We live in a screen-driven world and we aren’t going to change that. As parents, we have a responsibility to teach our kids how to manage it. But it’s not easy. It stinks when our kids don’t like us because we set boundaries for their good. And because it IS such a battle, we often hesitate to engage, not sure if it’s really worth it.
I’ve been mom for 24 years. We have eight children (ages 10-24), so I’ve watched the transition from when our oldest children were little and there was no such thing as the internet to having 4 teen boys in the house who have phones, laptops and X-box. (And a 10 year old boy who LOVES Minecraft).

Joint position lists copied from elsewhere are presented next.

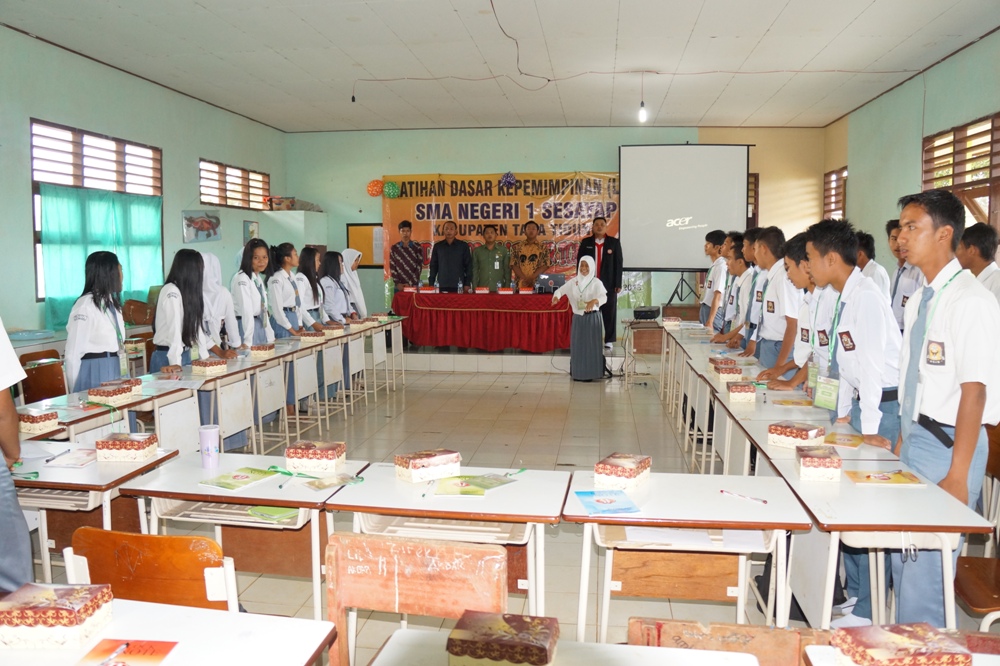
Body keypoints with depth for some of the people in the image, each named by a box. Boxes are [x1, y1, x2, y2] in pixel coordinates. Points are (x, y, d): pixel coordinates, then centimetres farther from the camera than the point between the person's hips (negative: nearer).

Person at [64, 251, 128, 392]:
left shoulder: (112, 303, 11)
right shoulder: (85, 306, -15)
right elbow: (73, 354, -15)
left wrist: (121, 373, 16)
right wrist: (76, 392, -10)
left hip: (113, 370, 8)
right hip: (93, 372, -7)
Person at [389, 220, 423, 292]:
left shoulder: (417, 248, 3)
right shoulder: (394, 249, 7)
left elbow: (419, 267, -2)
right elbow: (392, 268, 3)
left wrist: (411, 284, -11)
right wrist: (397, 283, -10)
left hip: (413, 286, -1)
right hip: (399, 286, 1)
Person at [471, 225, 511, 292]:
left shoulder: (504, 250, 6)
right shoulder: (477, 251, 9)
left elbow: (507, 271, 5)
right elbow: (474, 271, 7)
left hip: (499, 289, 0)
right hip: (482, 289, 0)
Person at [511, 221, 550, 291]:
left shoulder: (543, 247, 8)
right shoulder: (517, 247, 9)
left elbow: (545, 265, 0)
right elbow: (514, 265, 2)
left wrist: (532, 278, -13)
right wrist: (525, 279, -10)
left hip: (537, 284, 0)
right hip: (521, 284, 0)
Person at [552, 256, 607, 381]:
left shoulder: (596, 282, -8)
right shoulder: (573, 281, 4)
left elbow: (604, 297, -22)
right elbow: (560, 290, 1)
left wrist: (594, 301, -44)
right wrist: (556, 296, -23)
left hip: (592, 317, -4)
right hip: (577, 317, 4)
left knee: (591, 346, -1)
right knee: (577, 346, 6)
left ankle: (590, 374, 6)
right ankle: (578, 374, 16)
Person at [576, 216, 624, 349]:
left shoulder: (614, 242, 3)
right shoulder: (585, 242, 6)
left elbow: (618, 263, 0)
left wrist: (618, 284, -6)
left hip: (608, 283, -1)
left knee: (609, 312, 2)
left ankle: (609, 340, 10)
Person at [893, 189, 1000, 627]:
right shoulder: (919, 300, 10)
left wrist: (957, 475, -18)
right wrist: (901, 442, 16)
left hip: (948, 443, -8)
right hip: (914, 439, 8)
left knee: (925, 563, -2)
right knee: (901, 555, 15)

It’s been an uphill battle creating and keeping reasonable boundaries. So when I was asked to review a book on “Growing up Social (raising relational kids in a screen driven world)” by Arlene Pellicane and Dr. Gary Chapman, I jumped at the chance.
And I’m SO glad I did. Even though my mom instincts have told me screen time should be limited, this book was a strong confirmation of that. Filled with all kinds of very interesting information and research, it has solidified my determination to teach our kids to manage screen time. But even more than this, the book goes on to give real practical counsel on how to relate better to our kids. When we relate better to them, they will relate better to others. We lead by example.

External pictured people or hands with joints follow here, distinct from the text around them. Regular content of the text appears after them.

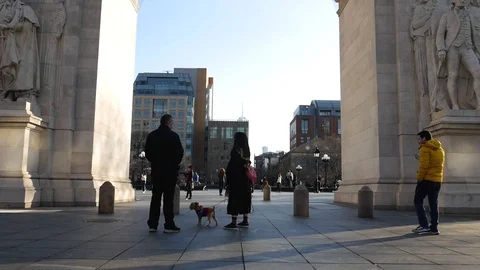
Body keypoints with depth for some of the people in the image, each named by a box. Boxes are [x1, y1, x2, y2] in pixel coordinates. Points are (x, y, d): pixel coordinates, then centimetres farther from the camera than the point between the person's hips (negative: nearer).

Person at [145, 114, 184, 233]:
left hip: (156, 170, 5)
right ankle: (169, 225, -1)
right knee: (168, 198, -2)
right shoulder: (173, 135, -9)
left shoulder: (151, 135, 7)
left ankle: (153, 224, 11)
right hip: (170, 170, -5)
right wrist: (175, 164, 8)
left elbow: (147, 152, 8)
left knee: (155, 196, 10)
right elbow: (179, 152, -8)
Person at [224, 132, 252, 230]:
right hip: (246, 181, 8)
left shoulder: (236, 151, -13)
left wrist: (228, 182, -13)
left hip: (236, 180, -8)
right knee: (245, 199, 12)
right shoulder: (247, 152, 9)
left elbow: (231, 167, -15)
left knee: (235, 200, -5)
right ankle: (245, 221, 16)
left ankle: (234, 223, -5)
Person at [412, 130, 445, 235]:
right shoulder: (440, 149, 17)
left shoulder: (425, 148, -10)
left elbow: (424, 166, -18)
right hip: (437, 180, 7)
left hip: (426, 179, -7)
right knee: (434, 204, 9)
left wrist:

And that’s the other great part of this book: It teaches how to relate better to our kids and why, but ALSO gives real life examples, real conversations, real words to use in REAL life. We learn not only how teach our kids to limit screen time and what behaviors to look for that indicate our child has been on too much, but how to fill that time with quality activities and conversations. And this makes us better parents and better people with better relationships.
These are not pie in the sky suggestions, but practical ideas that we can use as a springboard to be creative in figuring out what works for OUR particular family.
One of the most interesting chapters of the book was the chapter about the skill of attention. It’s something that is going downhill FAST in our society and it’s a legitimate concern. As a homeschooling mom (20 years), I can attest to the fact that our children NEED the skill of being able to keep focused on one task for a long period of time. “Growing children especially need calm and quiet to develop those muscles of attention, focus and deep thinking. Yet the screen world does not promote any of those things.” Then the authors go on to talk about how screen time effects what our kids expect from life and show the benefits of replacing portions of that time with activities that will combat unrealistic expectations AND actually grow their attention spans.
I’ve always been a huge fan of the value of playtime for kids. Arlene and Gary (the authors) agree, “According to the American Academy of Pediatrics, PLAY is essential to cognitive development in children.” Our kids need to be kids. And being kids means doing kid things like playing, exploring, wandering and investigating. Time to have their own thoughts instead of being bombarded with information. We need to fight for our kids’ right to BE kids.
People who know how to relate well to others are quickly becoming a commodity that is hard to find. Do your family a huge favor: Read this book to find out ways to implement limited screen time and grow relational kids. And, YES, it’s a battle worth waging. Your kids will thank you someday.